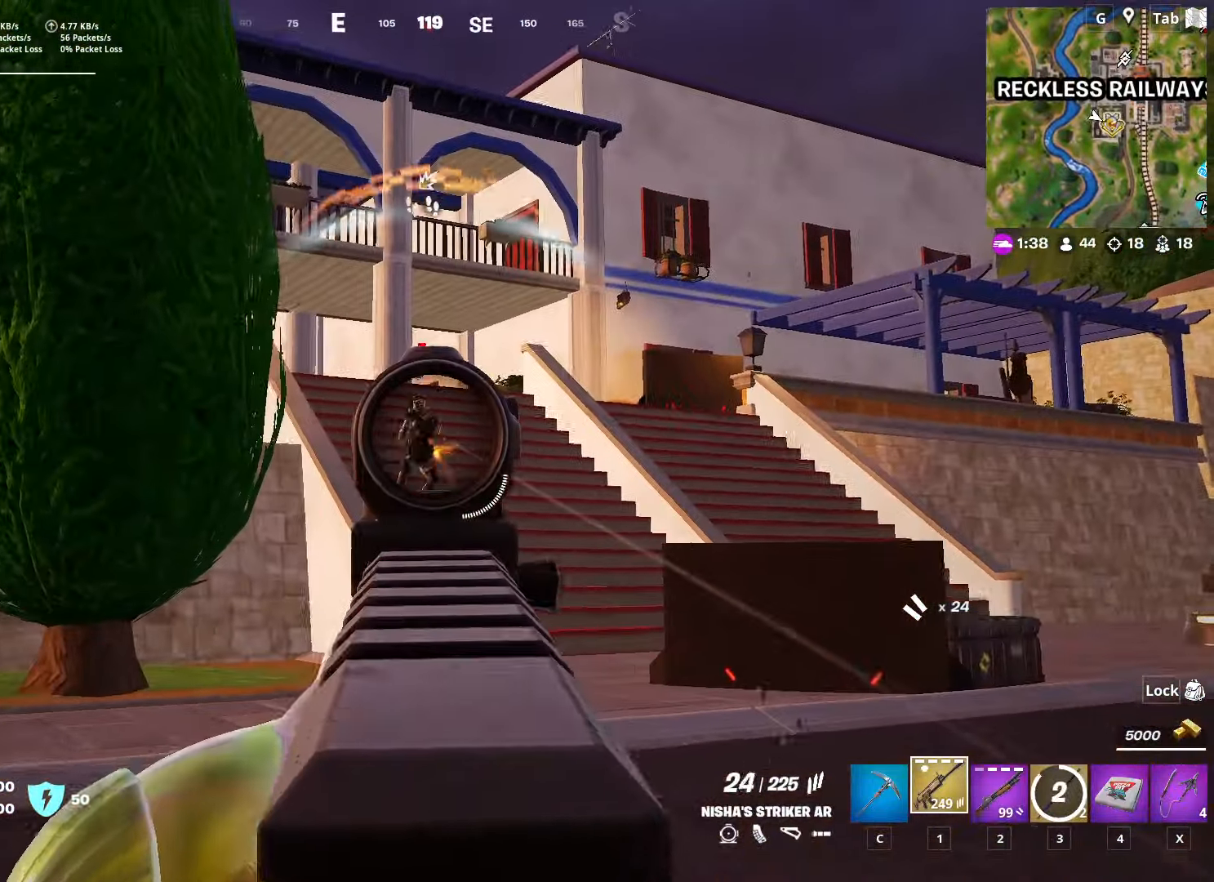
{"keys": ["s"], "mouse": ["left", "right"], "mouse_move": "down-right", "events": [[50, "s", "up"], [283, "s", "down"], [333, "a", "up"]]}
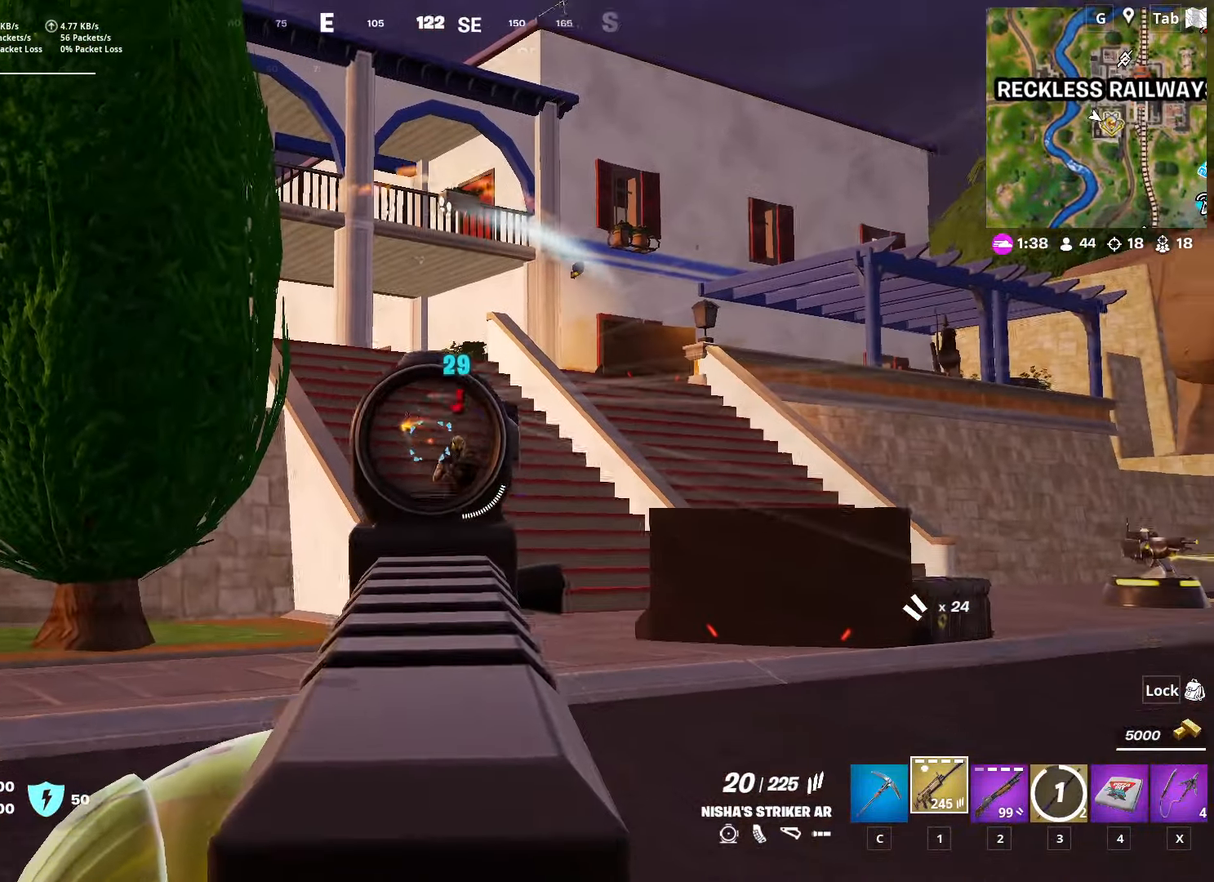
{"keys": ["d", "s"], "mouse": ["left", "right"], "mouse_move": "still", "events": [[67, "d", "down"], [167, "d", "up"], [484, "d", "down"]]}
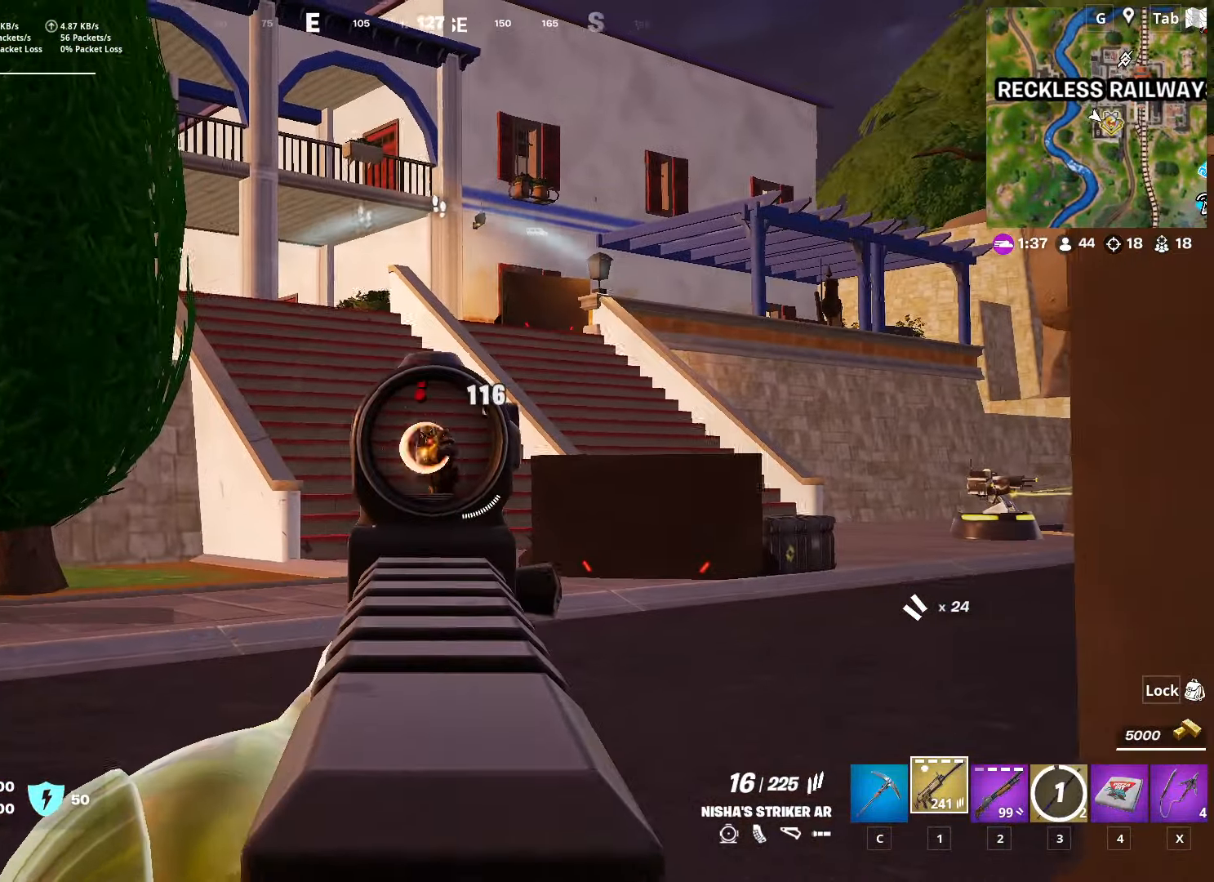
{"keys": ["d", "w"], "mouse": ["right"], "mouse_move": "up", "events": [[183, "mouse_left", "up"], [183, "s", "up"], [183, "space", "down"], [316, "w", "down"], [417, "space", "up"]]}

───

Prompt
When repeating the material above, keep every line exact and drop all pictures.

Response to the exercise
{"keys": ["s"], "mouse": ["left", "right"], "mouse_move": "down-right", "events": [[50, "s", "up"], [283, "s", "down"], [333, "a", "up"]]}
{"keys": ["d", "s"], "mouse": ["left", "right"], "mouse_move": "still", "events": [[67, "d", "down"], [167, "d", "up"], [484, "d", "down"]]}
{"keys": ["d", "w"], "mouse": ["right"], "mouse_move": "up", "events": [[183, "mouse_left", "up"], [183, "s", "up"], [183, "space", "down"], [316, "w", "down"], [417, "space", "up"]]}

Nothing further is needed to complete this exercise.